## THE PROBLEM
Collect each line below that contains the string "operationType", matching its letter case exactly.

## INPUT

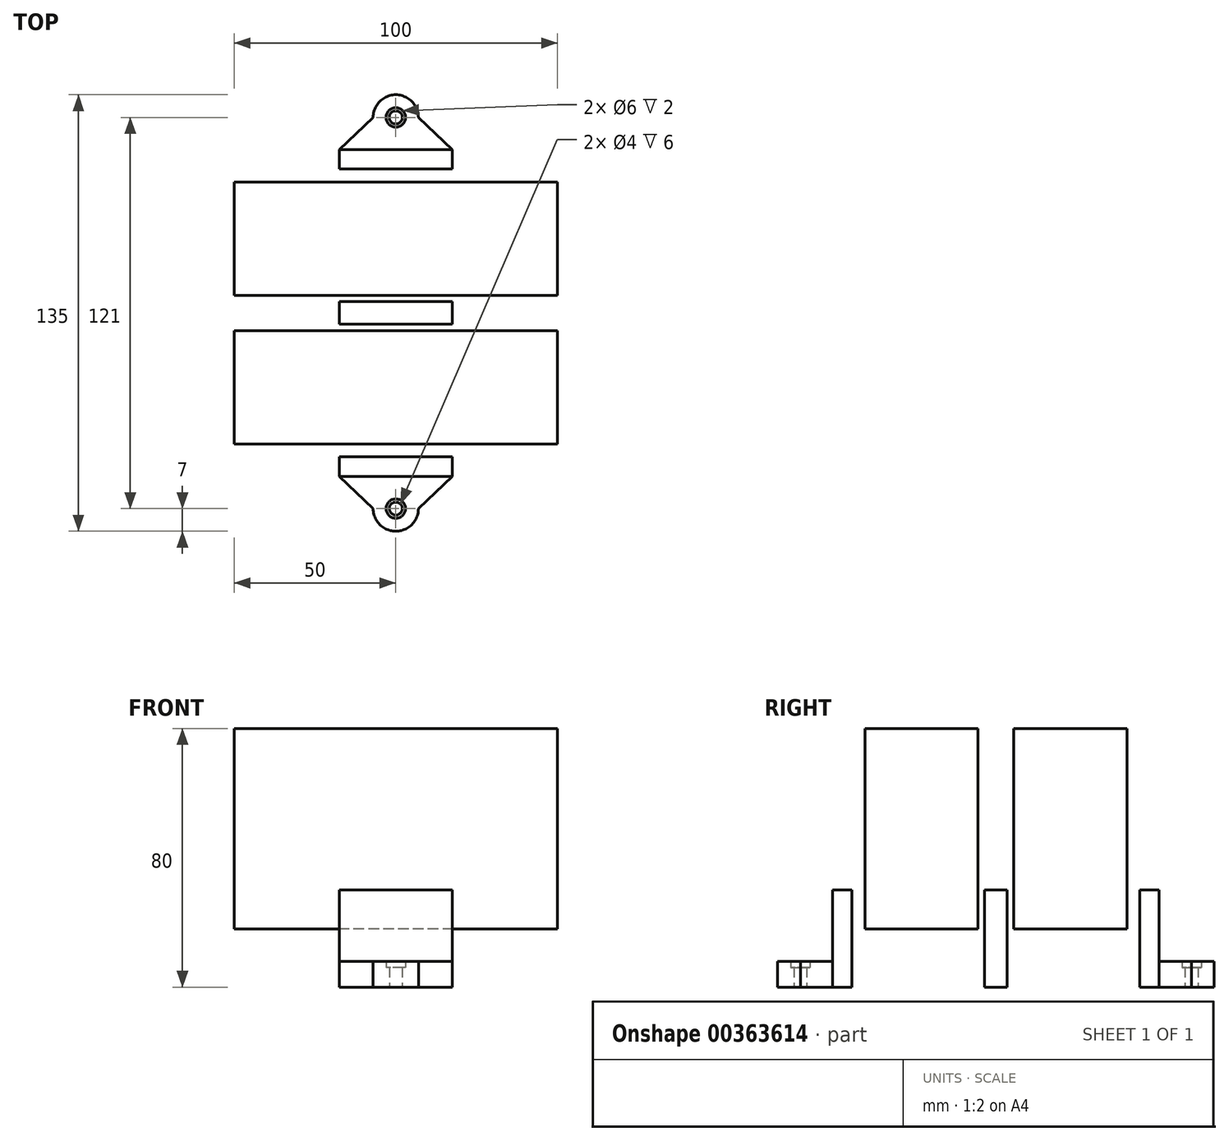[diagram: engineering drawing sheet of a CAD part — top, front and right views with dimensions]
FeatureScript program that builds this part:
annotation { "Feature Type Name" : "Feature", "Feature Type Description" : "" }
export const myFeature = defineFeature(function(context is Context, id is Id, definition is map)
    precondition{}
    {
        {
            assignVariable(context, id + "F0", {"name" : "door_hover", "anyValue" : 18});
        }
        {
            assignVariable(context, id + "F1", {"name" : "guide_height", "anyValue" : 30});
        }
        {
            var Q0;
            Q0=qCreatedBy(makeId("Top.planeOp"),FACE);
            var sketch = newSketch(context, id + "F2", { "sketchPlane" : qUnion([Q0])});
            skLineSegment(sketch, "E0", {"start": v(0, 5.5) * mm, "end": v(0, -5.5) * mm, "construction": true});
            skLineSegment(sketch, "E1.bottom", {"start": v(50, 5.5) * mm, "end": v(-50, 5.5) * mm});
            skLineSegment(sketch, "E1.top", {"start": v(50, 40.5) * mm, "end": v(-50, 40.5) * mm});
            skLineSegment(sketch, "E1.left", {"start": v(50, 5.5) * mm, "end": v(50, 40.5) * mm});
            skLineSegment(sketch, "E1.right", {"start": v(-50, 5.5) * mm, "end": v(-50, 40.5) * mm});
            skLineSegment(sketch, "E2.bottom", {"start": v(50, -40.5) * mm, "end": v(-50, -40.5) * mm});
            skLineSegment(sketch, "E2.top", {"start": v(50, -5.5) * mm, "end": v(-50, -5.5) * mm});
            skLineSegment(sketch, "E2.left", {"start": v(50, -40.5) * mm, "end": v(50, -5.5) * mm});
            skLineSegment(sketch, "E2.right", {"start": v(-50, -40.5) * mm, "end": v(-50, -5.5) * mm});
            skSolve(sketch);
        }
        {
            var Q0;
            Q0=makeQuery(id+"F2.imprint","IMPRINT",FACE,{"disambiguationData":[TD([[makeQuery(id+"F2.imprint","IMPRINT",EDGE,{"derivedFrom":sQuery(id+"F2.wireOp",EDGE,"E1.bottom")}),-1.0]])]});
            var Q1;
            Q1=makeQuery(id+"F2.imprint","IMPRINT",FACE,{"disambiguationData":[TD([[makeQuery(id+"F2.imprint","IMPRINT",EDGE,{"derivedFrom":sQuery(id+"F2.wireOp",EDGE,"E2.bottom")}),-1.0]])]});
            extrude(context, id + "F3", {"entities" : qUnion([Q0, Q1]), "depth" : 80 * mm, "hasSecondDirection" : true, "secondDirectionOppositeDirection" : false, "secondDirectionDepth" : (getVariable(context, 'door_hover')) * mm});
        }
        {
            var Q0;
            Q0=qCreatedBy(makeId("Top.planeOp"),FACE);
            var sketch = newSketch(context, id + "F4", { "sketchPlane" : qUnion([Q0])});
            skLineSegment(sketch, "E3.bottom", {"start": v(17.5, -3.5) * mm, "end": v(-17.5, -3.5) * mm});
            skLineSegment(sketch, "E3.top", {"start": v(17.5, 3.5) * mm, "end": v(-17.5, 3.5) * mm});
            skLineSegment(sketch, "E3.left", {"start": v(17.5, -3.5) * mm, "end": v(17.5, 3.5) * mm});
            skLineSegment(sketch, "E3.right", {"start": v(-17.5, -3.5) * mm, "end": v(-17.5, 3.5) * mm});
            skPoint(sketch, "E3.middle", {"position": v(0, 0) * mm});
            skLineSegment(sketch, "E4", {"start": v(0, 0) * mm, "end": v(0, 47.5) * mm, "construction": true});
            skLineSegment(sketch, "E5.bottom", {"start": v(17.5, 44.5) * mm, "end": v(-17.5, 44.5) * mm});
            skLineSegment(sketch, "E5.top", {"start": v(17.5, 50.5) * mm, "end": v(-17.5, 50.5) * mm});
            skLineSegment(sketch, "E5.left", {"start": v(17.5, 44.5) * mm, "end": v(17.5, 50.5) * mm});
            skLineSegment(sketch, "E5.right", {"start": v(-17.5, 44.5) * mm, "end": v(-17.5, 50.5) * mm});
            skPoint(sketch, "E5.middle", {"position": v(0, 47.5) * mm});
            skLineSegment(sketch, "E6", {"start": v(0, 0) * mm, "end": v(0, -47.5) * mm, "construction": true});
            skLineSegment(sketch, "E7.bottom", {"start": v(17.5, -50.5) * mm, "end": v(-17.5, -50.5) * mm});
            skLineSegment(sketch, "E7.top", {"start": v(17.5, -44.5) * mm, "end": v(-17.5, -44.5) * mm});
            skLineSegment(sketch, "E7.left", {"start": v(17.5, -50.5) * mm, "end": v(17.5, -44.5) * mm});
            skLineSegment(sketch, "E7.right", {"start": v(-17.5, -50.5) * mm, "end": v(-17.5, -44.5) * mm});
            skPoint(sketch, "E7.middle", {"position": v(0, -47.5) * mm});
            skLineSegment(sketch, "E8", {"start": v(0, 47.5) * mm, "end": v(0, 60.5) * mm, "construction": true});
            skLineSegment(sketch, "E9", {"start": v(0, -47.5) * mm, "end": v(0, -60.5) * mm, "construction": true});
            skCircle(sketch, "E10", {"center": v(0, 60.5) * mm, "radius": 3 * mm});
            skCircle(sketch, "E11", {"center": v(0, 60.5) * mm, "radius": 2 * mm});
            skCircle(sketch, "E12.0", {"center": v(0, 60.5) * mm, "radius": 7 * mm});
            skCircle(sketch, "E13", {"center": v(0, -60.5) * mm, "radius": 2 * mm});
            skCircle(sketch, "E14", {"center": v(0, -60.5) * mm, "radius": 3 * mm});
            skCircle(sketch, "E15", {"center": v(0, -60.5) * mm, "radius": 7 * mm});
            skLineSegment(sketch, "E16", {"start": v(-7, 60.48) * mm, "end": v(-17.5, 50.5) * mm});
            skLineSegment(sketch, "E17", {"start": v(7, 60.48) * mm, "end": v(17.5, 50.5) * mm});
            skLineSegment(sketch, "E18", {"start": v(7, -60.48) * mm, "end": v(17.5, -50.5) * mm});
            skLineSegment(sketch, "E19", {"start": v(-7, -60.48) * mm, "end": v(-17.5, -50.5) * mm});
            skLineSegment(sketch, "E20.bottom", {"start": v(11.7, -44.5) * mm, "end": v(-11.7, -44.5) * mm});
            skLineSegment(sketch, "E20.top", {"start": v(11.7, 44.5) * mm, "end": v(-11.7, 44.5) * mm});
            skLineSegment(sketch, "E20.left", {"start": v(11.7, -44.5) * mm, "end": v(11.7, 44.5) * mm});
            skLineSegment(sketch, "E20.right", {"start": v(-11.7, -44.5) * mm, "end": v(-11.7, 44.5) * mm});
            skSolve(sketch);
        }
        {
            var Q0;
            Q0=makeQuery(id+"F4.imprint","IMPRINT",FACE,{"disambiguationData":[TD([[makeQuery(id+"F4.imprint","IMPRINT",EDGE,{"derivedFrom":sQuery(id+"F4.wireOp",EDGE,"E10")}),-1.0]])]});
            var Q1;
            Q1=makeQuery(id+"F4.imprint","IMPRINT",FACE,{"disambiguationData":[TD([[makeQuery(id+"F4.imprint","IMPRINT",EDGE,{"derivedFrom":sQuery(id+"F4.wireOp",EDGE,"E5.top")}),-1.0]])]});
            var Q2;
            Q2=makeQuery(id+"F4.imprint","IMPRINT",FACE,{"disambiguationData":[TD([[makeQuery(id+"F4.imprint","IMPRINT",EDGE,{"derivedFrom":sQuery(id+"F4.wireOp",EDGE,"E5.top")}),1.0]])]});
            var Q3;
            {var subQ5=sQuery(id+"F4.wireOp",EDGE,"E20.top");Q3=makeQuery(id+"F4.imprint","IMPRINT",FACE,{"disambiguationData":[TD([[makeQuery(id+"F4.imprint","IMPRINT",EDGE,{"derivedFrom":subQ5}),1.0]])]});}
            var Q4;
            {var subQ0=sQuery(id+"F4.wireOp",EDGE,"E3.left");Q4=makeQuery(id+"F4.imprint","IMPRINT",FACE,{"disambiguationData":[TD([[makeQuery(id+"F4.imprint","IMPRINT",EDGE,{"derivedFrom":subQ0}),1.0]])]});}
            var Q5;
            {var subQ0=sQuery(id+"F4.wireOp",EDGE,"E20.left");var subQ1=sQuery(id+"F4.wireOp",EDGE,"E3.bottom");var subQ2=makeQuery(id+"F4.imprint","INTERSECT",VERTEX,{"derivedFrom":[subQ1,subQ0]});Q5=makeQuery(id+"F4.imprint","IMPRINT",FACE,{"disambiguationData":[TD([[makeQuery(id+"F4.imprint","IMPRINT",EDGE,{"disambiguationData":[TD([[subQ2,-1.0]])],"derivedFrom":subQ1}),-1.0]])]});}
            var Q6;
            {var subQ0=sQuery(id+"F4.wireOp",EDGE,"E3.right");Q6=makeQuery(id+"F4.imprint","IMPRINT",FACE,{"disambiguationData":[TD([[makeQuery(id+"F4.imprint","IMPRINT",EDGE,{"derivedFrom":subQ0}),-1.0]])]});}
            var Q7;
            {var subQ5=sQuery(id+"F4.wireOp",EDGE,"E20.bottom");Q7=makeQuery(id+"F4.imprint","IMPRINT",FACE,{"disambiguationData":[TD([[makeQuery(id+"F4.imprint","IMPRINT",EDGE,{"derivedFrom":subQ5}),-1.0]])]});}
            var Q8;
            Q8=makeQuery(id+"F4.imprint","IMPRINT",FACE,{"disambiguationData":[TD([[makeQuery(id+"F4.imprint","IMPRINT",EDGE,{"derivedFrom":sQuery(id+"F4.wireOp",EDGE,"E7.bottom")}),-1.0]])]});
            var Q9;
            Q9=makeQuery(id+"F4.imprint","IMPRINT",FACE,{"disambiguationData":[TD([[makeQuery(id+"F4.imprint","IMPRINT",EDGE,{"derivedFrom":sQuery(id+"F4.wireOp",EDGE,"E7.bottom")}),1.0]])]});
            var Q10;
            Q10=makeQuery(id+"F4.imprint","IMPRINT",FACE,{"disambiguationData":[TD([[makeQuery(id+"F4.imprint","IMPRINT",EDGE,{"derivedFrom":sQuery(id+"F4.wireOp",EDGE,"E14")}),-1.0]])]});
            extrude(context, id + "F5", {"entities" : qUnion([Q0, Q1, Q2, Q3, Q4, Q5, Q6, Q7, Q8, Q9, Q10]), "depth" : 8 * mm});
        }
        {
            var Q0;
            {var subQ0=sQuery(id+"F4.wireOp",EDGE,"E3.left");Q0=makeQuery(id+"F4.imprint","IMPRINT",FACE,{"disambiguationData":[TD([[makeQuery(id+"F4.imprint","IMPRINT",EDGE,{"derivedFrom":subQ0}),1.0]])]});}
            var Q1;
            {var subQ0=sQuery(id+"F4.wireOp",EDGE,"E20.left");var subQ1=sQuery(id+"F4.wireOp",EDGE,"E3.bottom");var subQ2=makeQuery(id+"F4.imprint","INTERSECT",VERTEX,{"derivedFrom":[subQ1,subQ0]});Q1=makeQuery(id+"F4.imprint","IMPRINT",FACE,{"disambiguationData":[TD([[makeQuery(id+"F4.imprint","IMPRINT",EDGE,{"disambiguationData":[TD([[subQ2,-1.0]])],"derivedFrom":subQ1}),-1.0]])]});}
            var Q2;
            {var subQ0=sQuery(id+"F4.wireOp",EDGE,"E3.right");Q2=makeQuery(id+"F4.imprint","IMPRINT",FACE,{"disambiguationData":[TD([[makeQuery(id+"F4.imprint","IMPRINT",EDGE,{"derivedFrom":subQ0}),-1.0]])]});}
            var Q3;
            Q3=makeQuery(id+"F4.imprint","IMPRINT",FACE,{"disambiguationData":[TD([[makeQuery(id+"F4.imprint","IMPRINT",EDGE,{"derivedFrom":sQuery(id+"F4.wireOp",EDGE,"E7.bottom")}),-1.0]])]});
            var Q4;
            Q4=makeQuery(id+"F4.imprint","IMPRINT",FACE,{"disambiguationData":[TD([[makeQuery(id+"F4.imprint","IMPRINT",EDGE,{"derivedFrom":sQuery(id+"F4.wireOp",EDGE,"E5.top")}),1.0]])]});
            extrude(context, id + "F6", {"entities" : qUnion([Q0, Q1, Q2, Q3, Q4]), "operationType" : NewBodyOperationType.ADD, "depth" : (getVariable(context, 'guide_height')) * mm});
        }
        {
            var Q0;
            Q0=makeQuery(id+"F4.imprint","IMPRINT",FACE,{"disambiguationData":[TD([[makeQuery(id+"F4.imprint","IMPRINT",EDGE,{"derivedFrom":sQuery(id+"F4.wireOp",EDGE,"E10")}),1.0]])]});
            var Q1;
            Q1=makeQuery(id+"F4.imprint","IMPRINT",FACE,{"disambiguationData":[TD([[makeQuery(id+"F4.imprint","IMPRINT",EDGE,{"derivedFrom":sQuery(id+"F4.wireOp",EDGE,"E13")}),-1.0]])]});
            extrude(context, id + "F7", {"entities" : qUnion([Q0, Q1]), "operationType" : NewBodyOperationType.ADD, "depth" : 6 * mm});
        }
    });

## FINISHED TASK
            extrude(context, id + "F6", {"entities" : qUnion([Q0, Q1, Q2, Q3, Q4]), "operationType" : NewBodyOperationType.ADD, "depth" : (getVariable(context, 'guide_height')) * mm});
            extrude(context, id + "F7", {"entities" : qUnion([Q0, Q1]), "operationType" : NewBodyOperationType.ADD, "depth" : 6 * mm});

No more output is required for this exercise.